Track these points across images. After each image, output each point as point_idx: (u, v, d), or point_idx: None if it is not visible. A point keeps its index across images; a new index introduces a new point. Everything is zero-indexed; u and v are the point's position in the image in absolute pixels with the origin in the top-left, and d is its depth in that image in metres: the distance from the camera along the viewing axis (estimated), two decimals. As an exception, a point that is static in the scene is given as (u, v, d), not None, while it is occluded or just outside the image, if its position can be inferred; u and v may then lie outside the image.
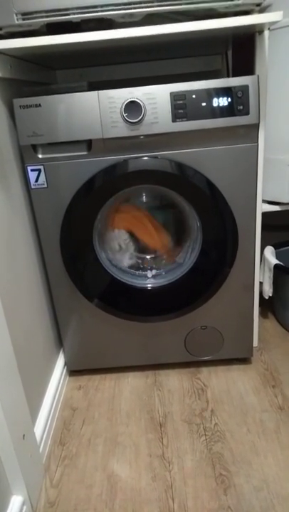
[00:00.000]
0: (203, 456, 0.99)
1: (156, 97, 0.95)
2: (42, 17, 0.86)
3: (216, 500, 0.88)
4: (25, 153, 1.01)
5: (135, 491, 0.92)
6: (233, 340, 1.25)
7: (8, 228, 0.95)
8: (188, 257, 1.16)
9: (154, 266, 1.24)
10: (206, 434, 1.05)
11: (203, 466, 0.97)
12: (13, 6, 0.85)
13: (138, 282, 1.17)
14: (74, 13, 0.86)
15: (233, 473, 0.94)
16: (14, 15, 0.85)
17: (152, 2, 0.84)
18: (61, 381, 1.24)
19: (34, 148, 1.01)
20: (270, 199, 1.30)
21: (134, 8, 0.84)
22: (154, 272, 1.21)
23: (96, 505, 0.90)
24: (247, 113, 0.96)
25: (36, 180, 1.04)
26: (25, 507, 0.87)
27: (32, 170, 1.03)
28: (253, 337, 1.26)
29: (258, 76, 0.94)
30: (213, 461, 0.98)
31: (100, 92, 0.95)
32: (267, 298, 1.42)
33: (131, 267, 1.23)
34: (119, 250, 1.21)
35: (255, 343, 1.32)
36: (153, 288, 1.16)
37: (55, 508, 0.90)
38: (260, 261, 1.38)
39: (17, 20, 0.86)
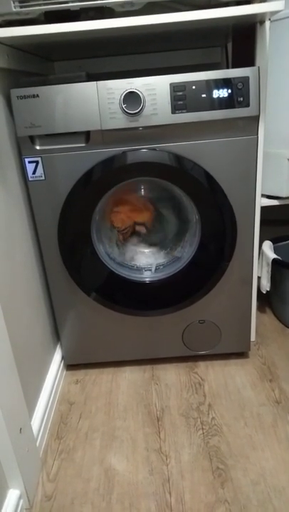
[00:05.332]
0: (200, 449, 0.99)
1: (155, 88, 0.93)
2: (40, 5, 0.84)
3: (213, 493, 0.88)
4: (23, 145, 1.00)
5: (132, 485, 0.92)
6: (230, 335, 1.25)
7: (6, 221, 0.94)
8: (186, 251, 1.15)
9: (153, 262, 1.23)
10: (203, 428, 1.05)
11: (201, 460, 0.97)
12: (10, -7, 0.83)
13: (136, 276, 1.16)
14: (73, 1, 0.84)
15: (230, 466, 0.94)
16: (12, 2, 0.84)
17: (152, -10, 0.83)
18: (58, 375, 1.23)
19: (32, 139, 1.00)
20: (268, 193, 1.29)
21: (134, -4, 0.83)
22: (153, 269, 1.20)
23: (93, 499, 0.90)
24: (247, 105, 0.95)
25: (34, 173, 1.03)
26: (22, 501, 0.87)
27: (29, 162, 1.01)
28: (251, 331, 1.26)
29: (259, 67, 0.93)
30: (210, 454, 0.98)
31: (99, 82, 0.93)
32: (264, 292, 1.42)
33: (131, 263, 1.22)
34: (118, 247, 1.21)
35: (253, 338, 1.32)
36: (151, 282, 1.15)
37: (52, 502, 0.90)
38: (259, 255, 1.38)
39: (14, 7, 0.85)
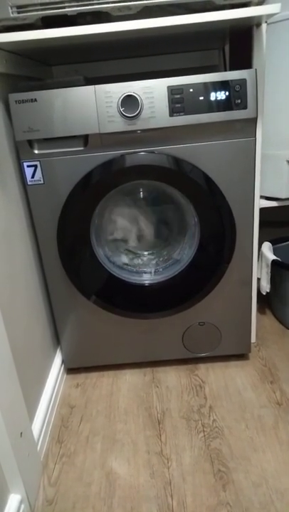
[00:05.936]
0: (201, 452, 0.99)
1: (153, 91, 0.94)
2: (37, 10, 0.85)
3: (215, 496, 0.88)
4: (21, 149, 1.00)
5: (134, 488, 0.92)
6: (230, 337, 1.24)
7: (5, 225, 0.94)
8: (185, 253, 1.15)
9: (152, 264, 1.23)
10: (204, 431, 1.05)
11: (202, 463, 0.96)
12: (8, -2, 0.84)
13: (135, 279, 1.16)
14: (70, 6, 0.84)
15: (232, 469, 0.94)
16: (9, 8, 0.84)
17: (149, -6, 0.83)
18: (59, 379, 1.23)
19: (30, 143, 1.00)
20: (267, 195, 1.30)
21: (131, 0, 0.83)
22: (153, 272, 1.20)
23: (94, 503, 0.89)
24: (245, 107, 0.95)
25: (32, 177, 1.03)
26: (23, 505, 0.86)
27: (28, 166, 1.02)
28: (251, 333, 1.25)
29: (256, 70, 0.94)
30: (212, 457, 0.98)
31: (97, 86, 0.94)
32: (264, 294, 1.42)
33: (129, 264, 1.22)
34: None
35: (253, 339, 1.32)
36: (150, 284, 1.15)
37: (54, 506, 0.90)
38: (258, 257, 1.38)
39: (12, 13, 0.85)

+--

PROBLEM STATEMENT — Leaving out the pictures, output the listing above exactly as given.

PROBLEM SOLUTION —
Track these points across images. After each image, output each point as point_idx: (u, v, d), or point_idx: None if it is not visible. A point keeps its index across images; a new index introduces a new point. Everything is zero-indexed; u and v are the point's position in the image in absolute pixels with the origin in the top-left, and d is its depth in that image in metres: the distance from the camera along the viewing axis (estimated), two decimals. As an exception, a point that is static in the scene is given as (u, v, d), not None, while it is occluded or just outside the image, if its position can be inferred; u and v may then lie outside the image.
[00:00.000]
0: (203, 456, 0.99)
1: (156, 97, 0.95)
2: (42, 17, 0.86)
3: (216, 500, 0.88)
4: (25, 153, 1.01)
5: (135, 491, 0.92)
6: (233, 340, 1.25)
7: (8, 228, 0.95)
8: (188, 257, 1.16)
9: (154, 266, 1.24)
10: (206, 434, 1.05)
11: (203, 466, 0.97)
12: (13, 6, 0.85)
13: (138, 282, 1.17)
14: (74, 13, 0.86)
15: (233, 473, 0.94)
16: (14, 15, 0.85)
17: (152, 2, 0.84)
18: (61, 381, 1.24)
19: (34, 148, 1.01)
20: (270, 199, 1.30)
21: (134, 8, 0.84)
22: (154, 272, 1.21)
23: (96, 505, 0.90)
24: (247, 113, 0.96)
25: (36, 180, 1.04)
26: (25, 507, 0.87)
27: (32, 170, 1.03)
28: (253, 337, 1.26)
29: (258, 76, 0.94)
30: (213, 461, 0.98)
31: (100, 92, 0.95)
32: (267, 298, 1.42)
33: (131, 267, 1.23)
34: (119, 250, 1.21)
35: (255, 343, 1.32)
36: (153, 288, 1.16)
37: (55, 508, 0.90)
38: (260, 261, 1.38)
39: (17, 20, 0.86)
[00:05.332]
0: (200, 449, 0.99)
1: (155, 88, 0.93)
2: (40, 5, 0.84)
3: (213, 493, 0.88)
4: (23, 145, 1.00)
5: (132, 485, 0.92)
6: (230, 335, 1.25)
7: (6, 221, 0.94)
8: (186, 251, 1.15)
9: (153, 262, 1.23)
10: (203, 428, 1.05)
11: (201, 460, 0.97)
12: (10, -7, 0.83)
13: (136, 276, 1.16)
14: (73, 1, 0.84)
15: (230, 466, 0.94)
16: (12, 2, 0.84)
17: (152, -10, 0.83)
18: (58, 375, 1.23)
19: (32, 139, 1.00)
20: (268, 193, 1.29)
21: (134, -4, 0.83)
22: (153, 269, 1.20)
23: (93, 499, 0.90)
24: (247, 105, 0.95)
25: (34, 173, 1.03)
26: (22, 501, 0.87)
27: (29, 162, 1.01)
28: (251, 331, 1.26)
29: (259, 67, 0.93)
30: (210, 454, 0.98)
31: (99, 82, 0.93)
32: (264, 292, 1.42)
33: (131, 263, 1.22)
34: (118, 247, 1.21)
35: (253, 338, 1.32)
36: (151, 282, 1.15)
37: (52, 502, 0.90)
38: (259, 255, 1.38)
39: (14, 7, 0.85)
[00:05.936]
0: (201, 452, 0.99)
1: (153, 91, 0.94)
2: (37, 10, 0.85)
3: (215, 496, 0.88)
4: (21, 149, 1.00)
5: (134, 488, 0.92)
6: (230, 337, 1.24)
7: (5, 225, 0.94)
8: (185, 253, 1.15)
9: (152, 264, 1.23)
10: (204, 431, 1.05)
11: (202, 463, 0.96)
12: (8, -2, 0.84)
13: (135, 279, 1.16)
14: (70, 6, 0.84)
15: (232, 469, 0.94)
16: (9, 8, 0.84)
17: (149, -6, 0.83)
18: (59, 379, 1.23)
19: (30, 143, 1.00)
20: (267, 195, 1.30)
21: (131, 0, 0.83)
22: (153, 272, 1.20)
23: (94, 503, 0.89)
24: (245, 107, 0.95)
25: (32, 177, 1.03)
26: (23, 505, 0.86)
27: (28, 166, 1.02)
28: (251, 333, 1.25)
29: (256, 70, 0.94)
30: (212, 457, 0.98)
31: (97, 86, 0.94)
32: (264, 294, 1.42)
33: (129, 264, 1.22)
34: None
35: (253, 339, 1.32)
36: (150, 284, 1.15)
37: (54, 506, 0.90)
38: (258, 257, 1.38)
39: (12, 13, 0.85)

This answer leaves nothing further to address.